If you recognize signs of a toxic person you should take steps to protect yourself.  They are like a poison in that they do nothing to enrich your life or career and they don’t do anything to make your life easier.  Parents be forewarned – toxic people can be in your children’s lives, especially at school, and you may need to take steps to minimize your child’s contact with them as a protective measure.

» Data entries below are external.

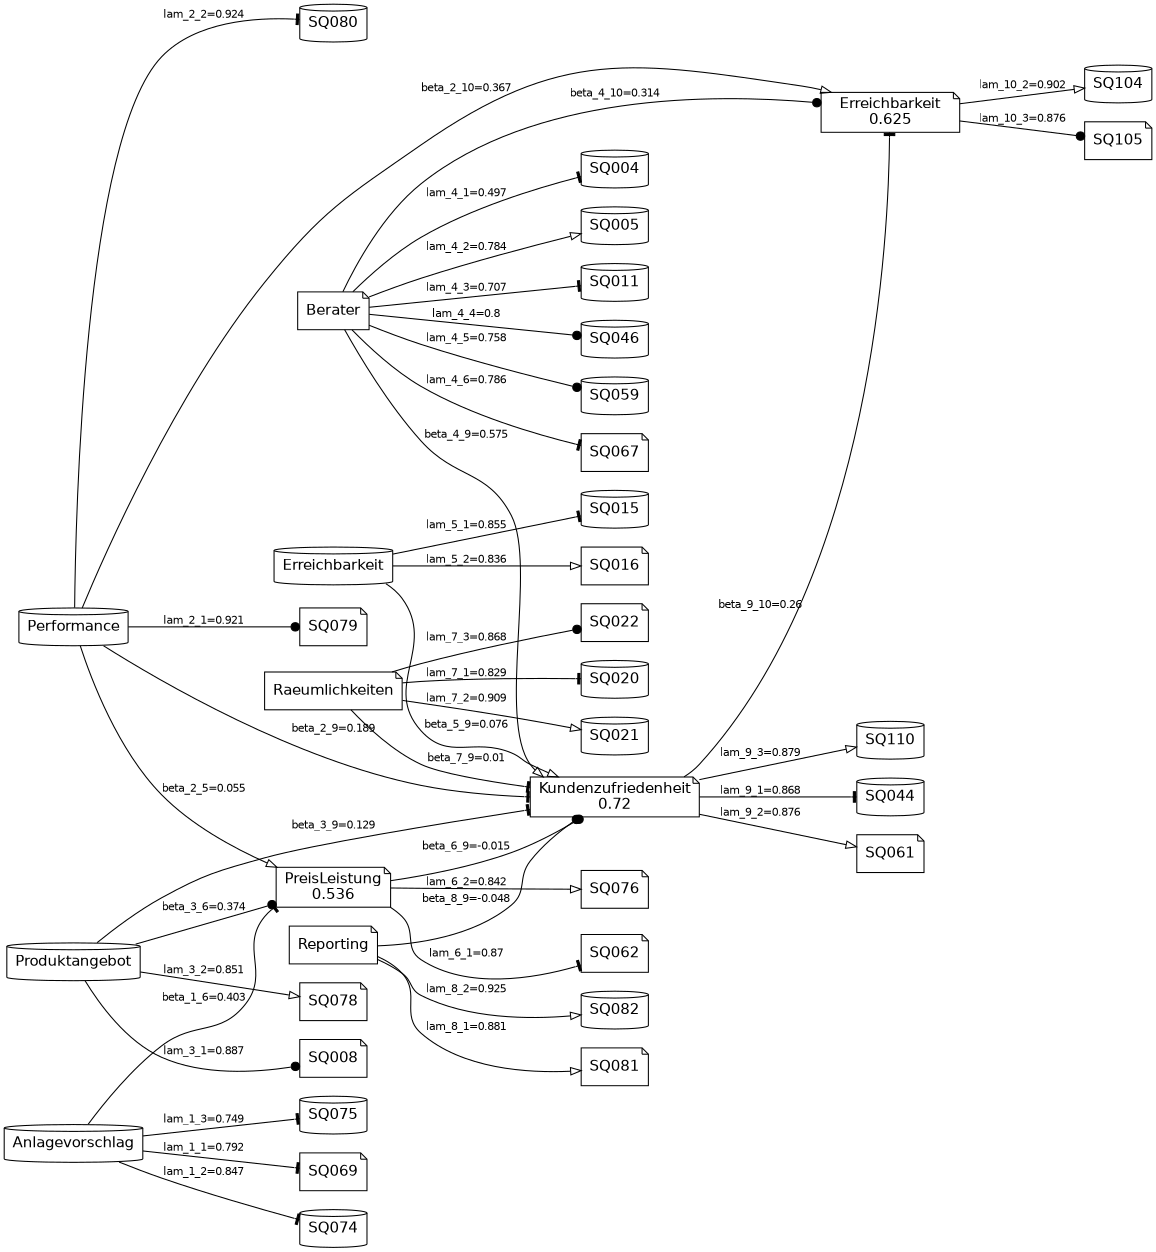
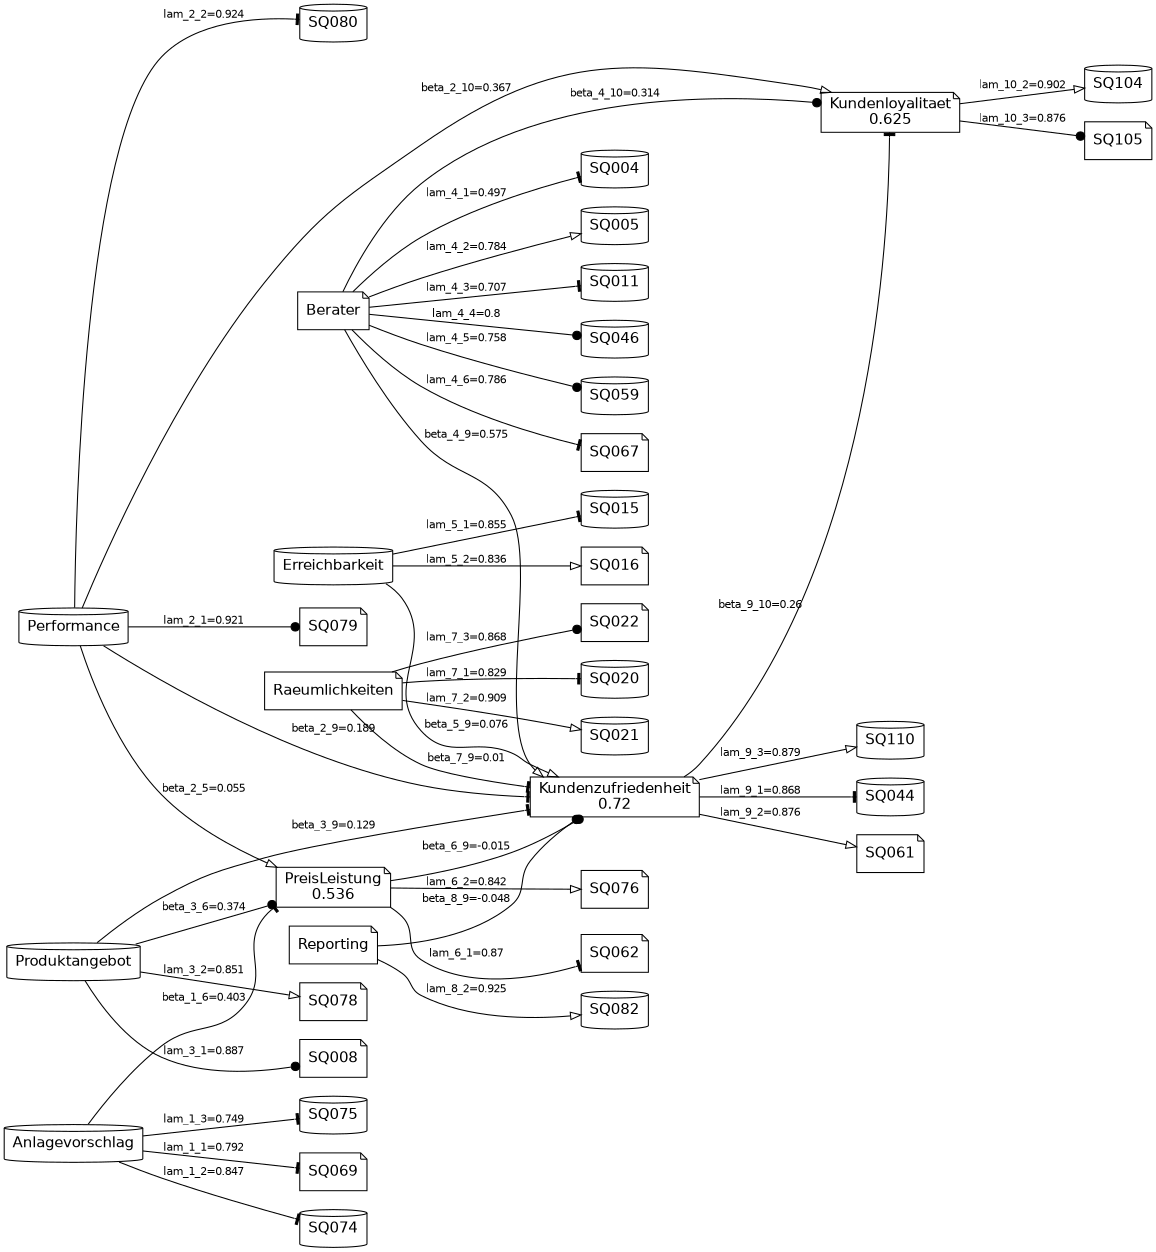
  digraph {
    rankdir=LR
    node [fontname=Helvetica fontsize=14 shape=cylinder]
    edge [arrowhead=tee fontname=Helvetica fontsize=10]
    n1 [label="PreisLeistung\n0.536" shape=note]
    Anlagevorschlag
    SQ069 [shape=note]
    SQ074
    SQ075
    n6 [label="Kundenzufriedenheit\n0.72" shape=note]
    SQ062 [shape=note]
    SQ076 [shape=note]
-   n9 [label="Erreichbarkeit\n0.625" shape=note]
+   n9 [label="Kundenloyalitaet\n0.625" shape=note]
    SQ044
    SQ061 [shape=note]
    SQ110
    Performance
    SQ079 [shape=note]
    SQ080
    SQ104
    SQ105 [shape=note]
    Produktangebot
    SQ008 [shape=note]
    SQ078 [shape=note]
    Berater [shape=note]
    SQ004
    SQ005
    SQ011
    SQ046
    SQ059
    SQ067 [shape=note]
    Erreichbarkeit
    SQ015
    SQ016 [shape=note]
    Raeumlichkeiten [shape=note]
    SQ020
    SQ021
    SQ022 [shape=note]
    Reporting [shape=note]
-   SQ081 [shape=note]
    SQ082
    n1 -> n6 [arrowhead=dot label="beta_6_9=-0.015"]
    n1 -> SQ062 [label="lam_6_1=0.87"]
    n1 -> SQ076 [arrowhead=onormal label="lam_6_2=0.842"]
    Anlagevorschlag -> n1 [label="beta_1_6=0.403"]
    Anlagevorschlag -> SQ069 [label="lam_1_1=0.792"]
    Anlagevorschlag -> SQ074 [label="lam_1_2=0.847"]
    Anlagevorschlag -> SQ075 [label="lam_1_3=0.749"]
    n6 -> n9 [label="beta_9_10=0.26"]
    n6 -> SQ044 [label="lam_9_1=0.868"]
    n6 -> SQ061 [arrowhead=onormal label="lam_9_2=0.876"]
    n6 -> SQ110 [arrowhead=onormal label="lam_9_3=0.879"]
    n9 -> SQ104 [arrowhead=onormal label="lam_10_2=0.902"]
    n9 -> SQ105 [arrowhead=dot label="lam_10_3=0.876"]
    Performance -> n1 [arrowhead=onormal label="beta_2_5=0.055"]
    Performance -> n6 [label="beta_2_9=0.189"]
    Performance -> n9 [arrowhead=onormal label="beta_2_10=0.367"]
    Performance -> SQ079 [arrowhead=dot label="lam_2_1=0.921"]
    Performance -> SQ080 [label="lam_2_2=0.924"]
    Produktangebot -> n1 [arrowhead=dot label="beta_3_6=0.374"]
    Produktangebot -> n6 [label="beta_3_9=0.129"]
    Produktangebot -> SQ008 [arrowhead=dot label="lam_3_1=0.887"]
    Produktangebot -> SQ078 [arrowhead=onormal label="lam_3_2=0.851"]
    Berater -> n6 [arrowhead=onormal label="beta_4_9=0.575"]
    Berater -> n9 [arrowhead=dot label="beta_4_10=0.314"]
    Berater -> SQ004 [label="lam_4_1=0.497"]
    Berater -> SQ005 [arrowhead=onormal label="lam_4_2=0.784"]
    Berater -> SQ011 [label="lam_4_3=0.707"]
    Berater -> SQ046 [arrowhead=dot label="lam_4_4=0.8"]
    Berater -> SQ059 [arrowhead=dot label="lam_4_5=0.758"]
    Berater -> SQ067 [label="lam_4_6=0.786"]
    Erreichbarkeit -> n6 [arrowhead=onormal label="beta_5_9=0.076"]
    Erreichbarkeit -> SQ015 [label="lam_5_1=0.855"]
    Erreichbarkeit -> SQ016 [arrowhead=onormal label="lam_5_2=0.836"]
    Raeumlichkeiten -> n6 [label="beta_7_9=0.01"]
    Raeumlichkeiten -> SQ020 [label="lam_7_1=0.829"]
    Raeumlichkeiten -> SQ021 [arrowhead=onormal label="lam_7_2=0.909"]
    Raeumlichkeiten -> SQ022 [arrowhead=dot label="lam_7_3=0.868"]
    Reporting -> n6 [arrowhead=dot label="beta_8_9=-0.048"]
-   Reporting -> SQ081 [arrowhead=onormal label="lam_8_1=0.881"]
    Reporting -> SQ082 [arrowhead=onormal label="lam_8_2=0.925"]
  }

Signs that a person is a “scorpion” by nature:

  1.   Selfish – rarely show concern for others.
  2.   Need to be right – will argue until you are exhausted even if the issue is small.
  3.   Surrounded by drama.
  4.   They lie – withholding info, twisting the truth or misleading you .
  5.   Too eager – hasty about building a relationship with you; ignoring your requests as they pressure you about relationships or contracts.
  6.   Always a victim -they find someone else is to blame.
  7.   Nothing nice to say about others – gleeful about running people down.
  8.   Won’t let go – if a person seems to thrive on negativity and drama, drags an issue up at every opportunity, depresses everyone they come in contact with, won’t move past it – beware!
  9.   Evasive – toxic people thrive on drama and attention – they enjoy making others look weak, muddle the truth, lie at will, and the purpose?  To make others unsure of what is going on by providing no straight answers and sabotaging people in their way.
  10.   Not nice -a clear way to get an idea of someone’s character is to watch how they treat others.  Toxic people can be flattering and lovely when they want something from you, but how nice are they to other people’s children?

Many of us are dealing with toxic people because we have no choice.  If this is the case be polite and honest, record everything, stick to your boundaries, don’t share confidences, and remain firm about your principles.

“Darkness cannot drive out darkness, only light can do that” – Dr. Martin Luther King, Jr.


Only light can drive out the darkness.
Only light can drive out the darkness.